Gran parte de los pequeños placeres que experimentamos en el hemisferio norte depende de los esfuerzos y las penurias de miles de esclavos en el cono sur.
Parte del chocolate que degustamos, de los coches que conducimos, de los móviles que utilizamos o de la ropa que lucimos han sido fabricados por manos pequeñas.
En la India y Afganistán, los dueños de las fábricas reclutan a niños de familias humildes para pagar deudas adquiridas en situaciones límite. Las familias no tienen más remedio que ofrecer a sus hijos como moneda de cambio para canjear las deudas contraídas por una asistencia sanitaria o un funeral. Los intereses desorbitados hacen que las deudas sean finalmente imposibles de pagar y vayan pasando de padres a hijos.
En China, los niños fabrican fuegos artificiales, en Brasil los esclavos extraen el carbón utilizado para la fabricación de acero para automóviles, en Costa de Marfil, unos 12.000 niños recogen el cacao que más tarde se exportar para para fabricar el chocolate y en la República Democrática del Congo, los niños son explotados en minas de coltán, mineral utilizados para la fabricación de ordenadores, teléfonos móviles y cualquier tipo de dispositivo electrónico.
En Benín y Egipto, los esclavos producen algodón. Se estima que alrededor de un millón de niños son utilizados para trabajar en este sector, porque son más baratos y obedientes que los adultos y porque tienen la estatura adecuada para inspeccionar las plantas de algodón.
En los últimos años la creciente deslocalización de las fábricas del primer mundo hacia zonas del planeta donde es más barato producir no ha hecho más que aumentar la lacra de la esclavitud infantil.

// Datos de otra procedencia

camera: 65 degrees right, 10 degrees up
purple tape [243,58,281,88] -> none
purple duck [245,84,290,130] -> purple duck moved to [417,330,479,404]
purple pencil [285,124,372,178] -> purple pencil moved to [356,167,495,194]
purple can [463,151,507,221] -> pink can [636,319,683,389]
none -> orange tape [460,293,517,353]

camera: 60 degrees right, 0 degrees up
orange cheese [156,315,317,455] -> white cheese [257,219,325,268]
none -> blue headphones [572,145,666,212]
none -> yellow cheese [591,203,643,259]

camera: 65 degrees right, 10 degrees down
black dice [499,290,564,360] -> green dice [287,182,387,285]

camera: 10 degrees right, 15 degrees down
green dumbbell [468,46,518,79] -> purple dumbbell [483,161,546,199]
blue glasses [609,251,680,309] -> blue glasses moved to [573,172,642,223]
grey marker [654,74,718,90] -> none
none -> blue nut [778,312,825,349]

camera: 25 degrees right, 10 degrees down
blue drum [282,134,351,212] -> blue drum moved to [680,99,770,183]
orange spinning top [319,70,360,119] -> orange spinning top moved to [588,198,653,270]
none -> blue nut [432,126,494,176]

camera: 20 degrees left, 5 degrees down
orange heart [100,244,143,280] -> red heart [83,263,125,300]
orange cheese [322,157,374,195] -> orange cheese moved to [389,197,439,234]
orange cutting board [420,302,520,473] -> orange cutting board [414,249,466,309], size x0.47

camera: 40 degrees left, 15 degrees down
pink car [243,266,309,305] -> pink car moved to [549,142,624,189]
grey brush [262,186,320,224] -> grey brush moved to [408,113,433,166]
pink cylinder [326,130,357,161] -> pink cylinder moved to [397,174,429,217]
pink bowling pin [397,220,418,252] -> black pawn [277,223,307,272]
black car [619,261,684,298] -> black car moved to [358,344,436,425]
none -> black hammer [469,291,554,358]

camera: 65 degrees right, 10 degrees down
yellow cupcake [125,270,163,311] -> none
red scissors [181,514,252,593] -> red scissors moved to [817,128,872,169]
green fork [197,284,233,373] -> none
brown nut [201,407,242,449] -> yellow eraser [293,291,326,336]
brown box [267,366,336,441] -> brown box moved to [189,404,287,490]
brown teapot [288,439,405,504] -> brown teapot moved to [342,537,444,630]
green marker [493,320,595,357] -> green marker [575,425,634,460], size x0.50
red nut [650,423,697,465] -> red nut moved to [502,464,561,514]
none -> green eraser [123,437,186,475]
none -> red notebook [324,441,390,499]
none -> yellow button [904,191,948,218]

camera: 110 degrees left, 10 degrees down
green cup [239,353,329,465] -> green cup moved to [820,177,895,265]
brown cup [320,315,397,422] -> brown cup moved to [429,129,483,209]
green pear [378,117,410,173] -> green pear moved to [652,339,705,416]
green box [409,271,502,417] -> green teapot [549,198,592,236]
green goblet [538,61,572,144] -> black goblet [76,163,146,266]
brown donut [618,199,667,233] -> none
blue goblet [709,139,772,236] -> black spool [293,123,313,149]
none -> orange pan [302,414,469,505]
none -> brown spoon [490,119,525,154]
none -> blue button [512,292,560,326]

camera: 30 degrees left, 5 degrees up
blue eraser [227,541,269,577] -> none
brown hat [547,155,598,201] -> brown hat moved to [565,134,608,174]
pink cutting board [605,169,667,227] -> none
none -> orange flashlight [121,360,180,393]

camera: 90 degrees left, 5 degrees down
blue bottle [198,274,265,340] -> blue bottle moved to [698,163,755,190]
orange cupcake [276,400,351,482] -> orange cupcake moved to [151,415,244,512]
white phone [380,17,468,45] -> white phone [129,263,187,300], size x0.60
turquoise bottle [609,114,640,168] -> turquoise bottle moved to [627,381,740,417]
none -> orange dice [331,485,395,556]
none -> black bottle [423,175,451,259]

Las empresas huyen de los impuestos y los altos precios del transporte de las materias primas, pero ¿A qué precio? Las alfombras que pisamos, los juguetes con los que disfrutamos, los móviles que cada vez con más frecuencia nos cambiamos, las joyas que lucimos y la comida que comemos depende en algunos casos del sufrimiento y el sudor de cientos de pequeños latinoamericanos, africanos y asiáticos que ven como cada día la vida pasa con pocos objetivos por los que luchar y sin apenas esperanzas por mejorar.